Важными хронотопическими миромоделирующими компонентами в рассказе Ф. Сологуба «Рождественский мальчик» являются рождественское время и особенности пространственной организации. Однако они выполняют иные функции, нежели в произведениях писателей XIX в. На первый взгляд, сологубовский текст похож на рассказ «Мальчик у Христа на елке»: пространственный образ дома Гриши – «смрадной квартиры», полной «угрюмых, словно голодных людей» (Сологуб, 1992, с. 215), напоминает «подвал» и умирающих от голода и болезней нищих, в окружении которых проснулся в рождественское утро маленький герой Ф.М. Достоевского (Достоевский, 2005, с. 20). Мотивы нищеты («тощий, грязный, уродливый» сологубовский Гриша (Сологуб, 1992, с. 215) и дрожащий от холода, «одетый в какой-то халатик» мальчик Ф.М. Достоевского (Достоевский, 2005, с. 20)) и детского сиротства («Под образами – мертвая женщина. Мальчик, сын мертвой» (Сологуб, 1992, с. 215) – «Ощупав лицо мамы, он подивился, что она совсем не двигается и стала такая же холодная, как стена») (Достоевский, 2005, с. 20)) раскрываются в обоих произведениях. Однако все это свидетельствует лишь о внешнем сходстве, традиционные образы и мотивы в рассказе Ф. Сологуба получают иное содержательное наполнение. Рождественское время в сологубовском произведении не обнажает социальных проблем, в основе которых лежит отсутствие истинных духовно-нравственных устремлений общества. Оно призвано прерывать естественное, обычное течение временного потока, давая возможность героям (Грише и Пусторослеву) проходить сквозь пространство и приоткрыть «двери» в инобытие.

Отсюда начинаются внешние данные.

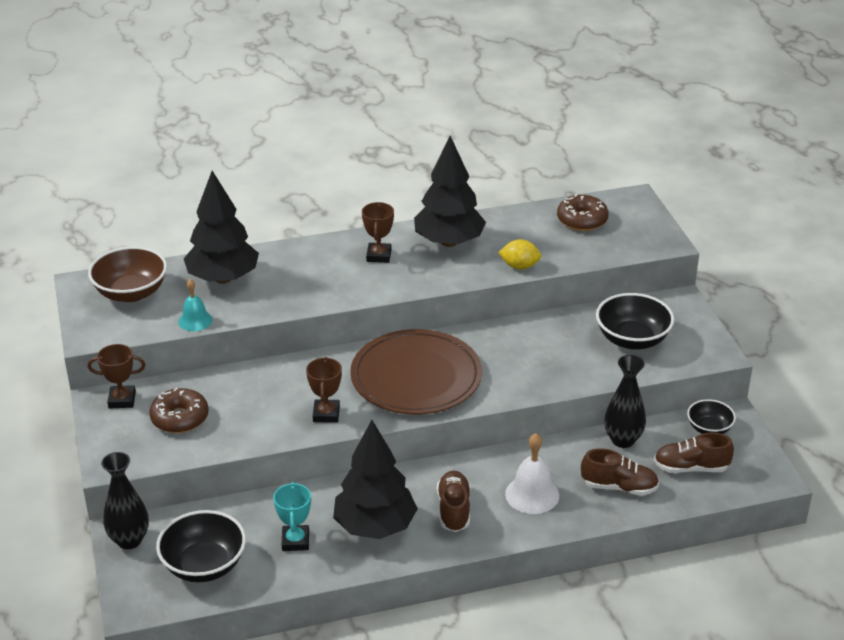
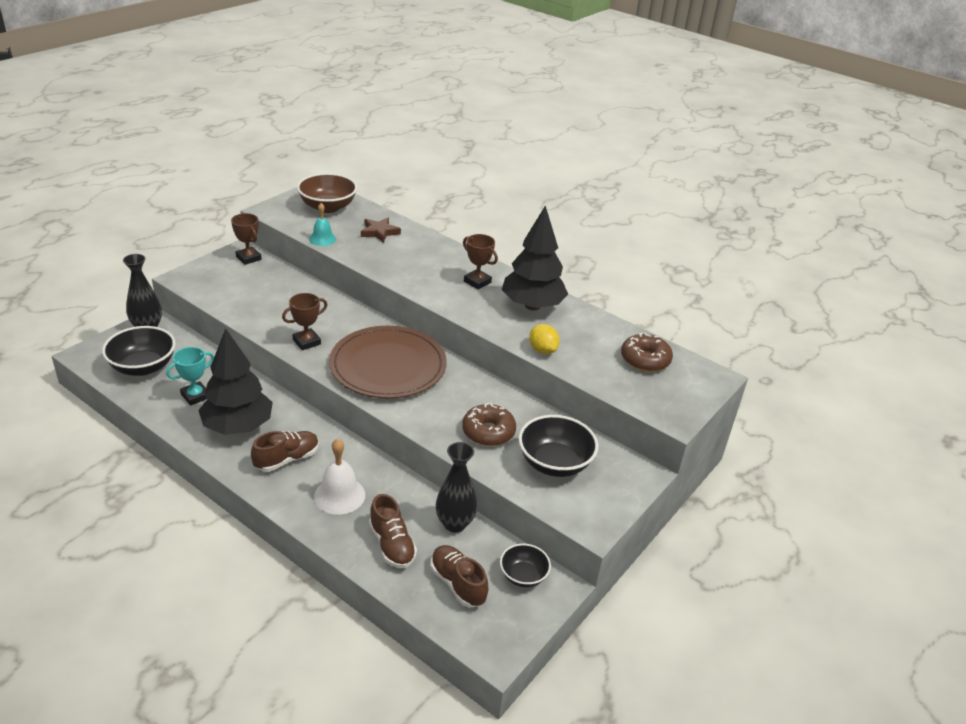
camera: 50 degrees right, 0 degrees up
(180, 418) = (249, 285): brown donut -> brown donut (488, 432)
(223, 278) = (379, 232): black tree -> brown star
(379, 256) = (477, 282): brown trophy -> brown trophy turned 75 degrees clockwise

Место этой «тайной двери» указано автором вполне определенно: «Немного ниже и наискось того места, где в черной раме висела гравюра, Мона Лиза. Между двух стульев. Узор обоев ничем, по-видимому, не отличался. Но было какое-то странное и значительное выражение в этих зеленоватых странных цветах. И когда Пусторослев долго всматривался в узор, ему вдруг начинало казаться, что это место на стене чем-то обведено, словно за ним скрывается тайная дверь» (Сологуб, 1992, с. 211). Образ зеленого узора обоев, связанный с семантикой гибели, ухода в иной мир, вводит в текст рассказа тему смерти.

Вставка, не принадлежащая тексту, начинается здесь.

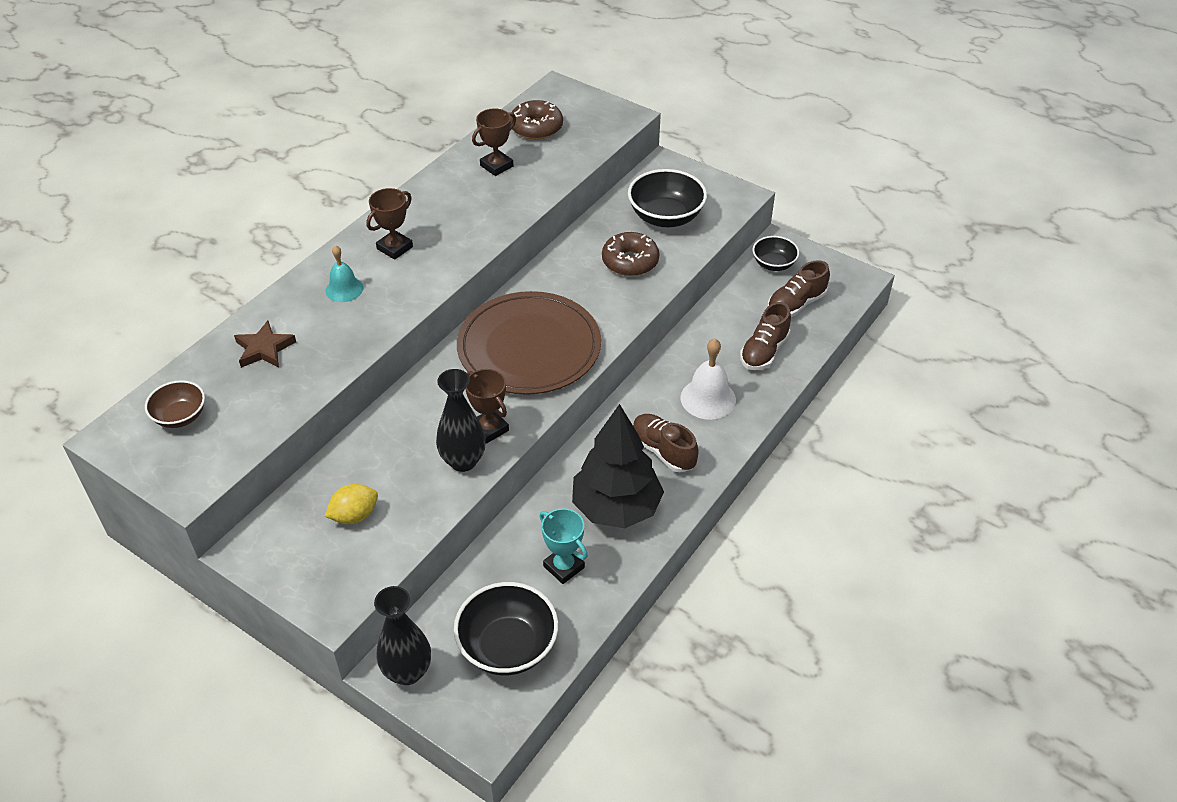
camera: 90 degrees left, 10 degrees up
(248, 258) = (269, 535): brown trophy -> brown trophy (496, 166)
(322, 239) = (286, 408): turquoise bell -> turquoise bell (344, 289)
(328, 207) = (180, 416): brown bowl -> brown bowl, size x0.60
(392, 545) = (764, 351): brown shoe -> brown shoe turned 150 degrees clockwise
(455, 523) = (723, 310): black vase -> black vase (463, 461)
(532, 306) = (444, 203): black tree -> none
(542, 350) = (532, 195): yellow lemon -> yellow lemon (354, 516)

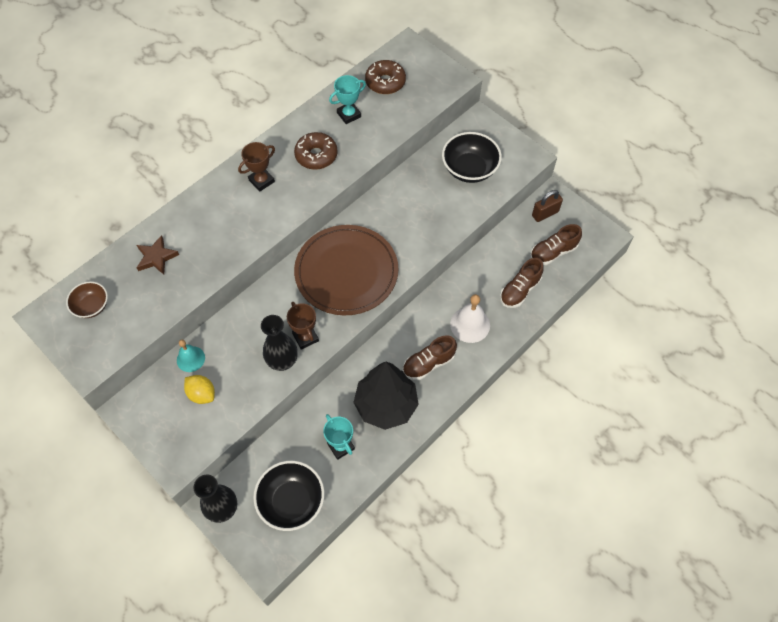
camera: 10 degrees right, 15 degrees up
(344, 289) = (219, 213): turquoise bell -> turquoise bell (190, 359)
(354, 516) = (202, 394): yellow lemon -> yellow lemon turned 60 degrees clockwise
(496, 166) = (349, 115): brown trophy -> turquoise trophy
(630, 262) = (434, 206): brown donut -> brown donut (316, 155)
(663, 451) = (428, 363): brown shoe -> brown shoe turned 90 degrees counterclockwise
(773, 264) = (545, 213): black bowl -> brown padlock

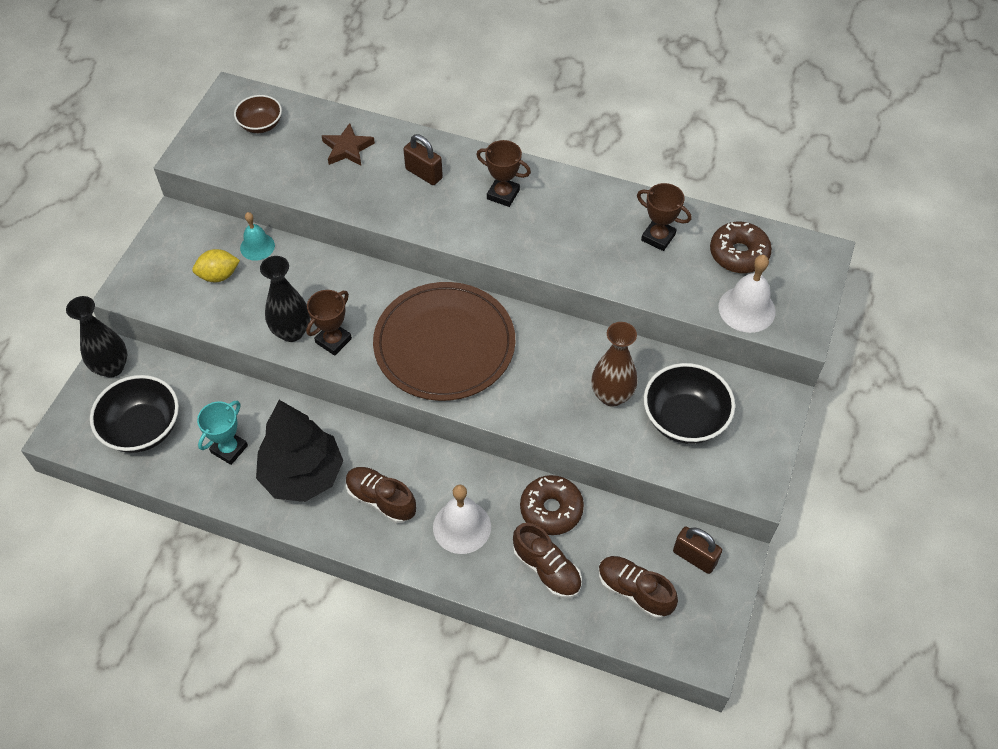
camera: 65 degrees right, 5 degrees down
(202, 394) = (219, 275): yellow lemon -> yellow lemon turned 60 degrees clockwise
(212, 219) = (424, 174): none -> brown padlock
(316, 155) = (573, 230): brown donut -> brown donut (551, 509)
(349, 115) = (658, 237): turquoise trophy -> brown trophy
(427, 97) = (746, 309): none -> white bell
(434, 198) = (611, 395): none -> brown vase
(519, 290) = (547, 569): brown shoe -> brown shoe turned 150 degrees counterclockwise

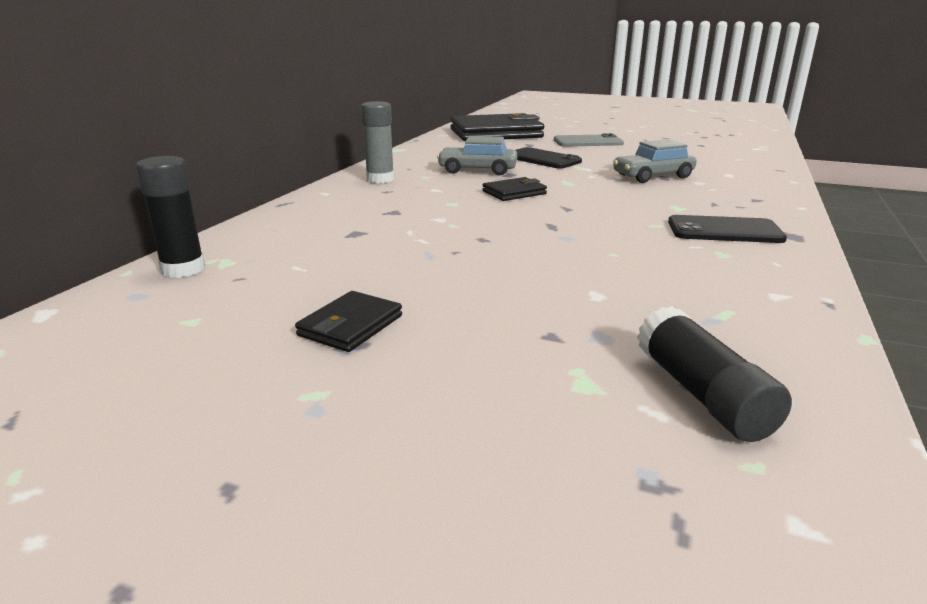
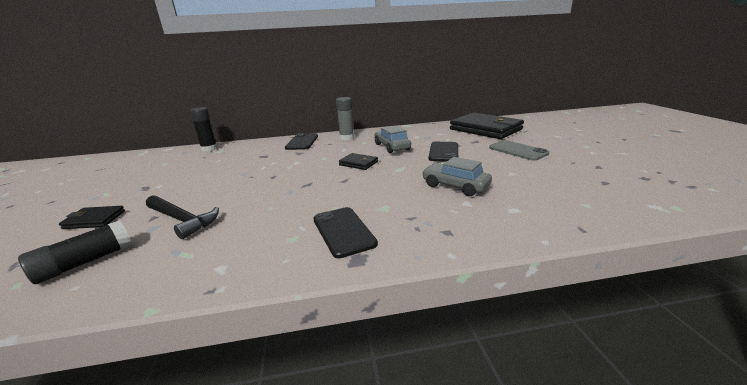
camera: 60 degrees right, 0 degrees up
(335, 202) = (302, 142): none -> black phone
(351, 326) = (161, 183): black wallet -> black wallet (94, 220)
(593, 311) = (182, 220): none -> black hammer

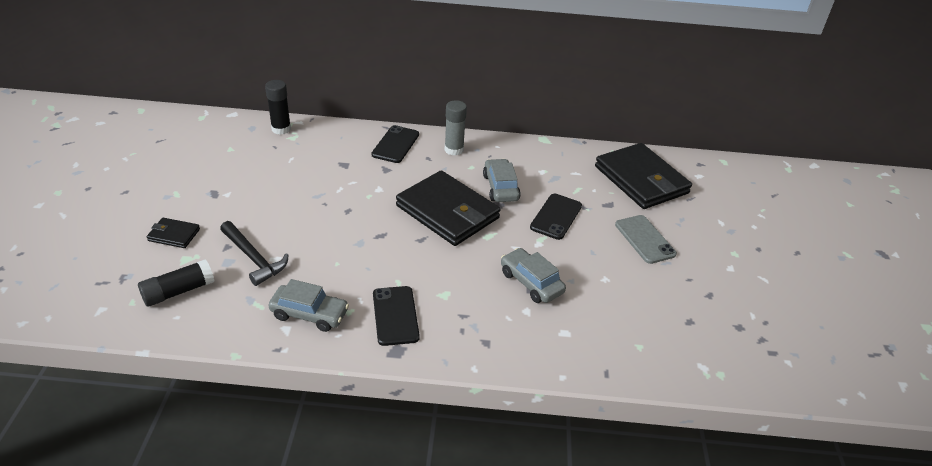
camera: 10 degrees right, 15 degrees up
(248, 249) = (309, 314): none -> grey car
(358, 163) = (447, 212): black wallet -> black wallet, size x2.23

Тема детской смерти является ценностно-смысловой доминантой сюжетного развития и идейно-художественного наполнения «святочных рассказов» русских писателей XIX в. Однако эта тема в произведениях разных авторов получает оригинальное решение. Чистая, искренняя душа десятилетнего Сережи Русланцева («Рождественская сказка») не смогла смириться с тем, что придется жить и расти в мире, утратившем Божественную Правду, блаженство взаимной любви, и, потрясенная этим открытием, уходит в мир иной. Царство Божие – единственное место, где эта Правда может существовать. Обходя вниманием тему детской нищеты, голода и сиротства, М.Е. Салтыков-Щедрин акцентирует внимание читателя на проблеме духовного несовершенства человеческого общества, ставшей причиной смерти мальчика, живущего в ситуации внешнего благополучия, материального достатка и окруженного материнской заботой. В рассказе «Дворец Дима» Н.Г. Гарина-Михайловского маленький герой не испытывает нужды в еде и теплом крове, рядом с ним всегда находится любящая мама. Однако чудовищные общественные законы, заставляющие «незаконного» ребенка чувствовать себя изгоем, недостойным бывать в «приличном» доме, вызывают сильное эмоциональное потрясение и останавливают биение нежного, ранимого детского сердца. Слуга Егор бросает упрек людям, отказавшем мальчику в любви, принятии и тем самым погубившим его: «– Не надо тебе, – назад возьмет свою душу Господь, а не пропадет же у Бога она» (Гарин-Михайловский, 1958, с. 11). Дим, как и Сережа Русланцев, уходит к Богу, не делающему исключений для тех, кто достоит или не достоин Его Любви.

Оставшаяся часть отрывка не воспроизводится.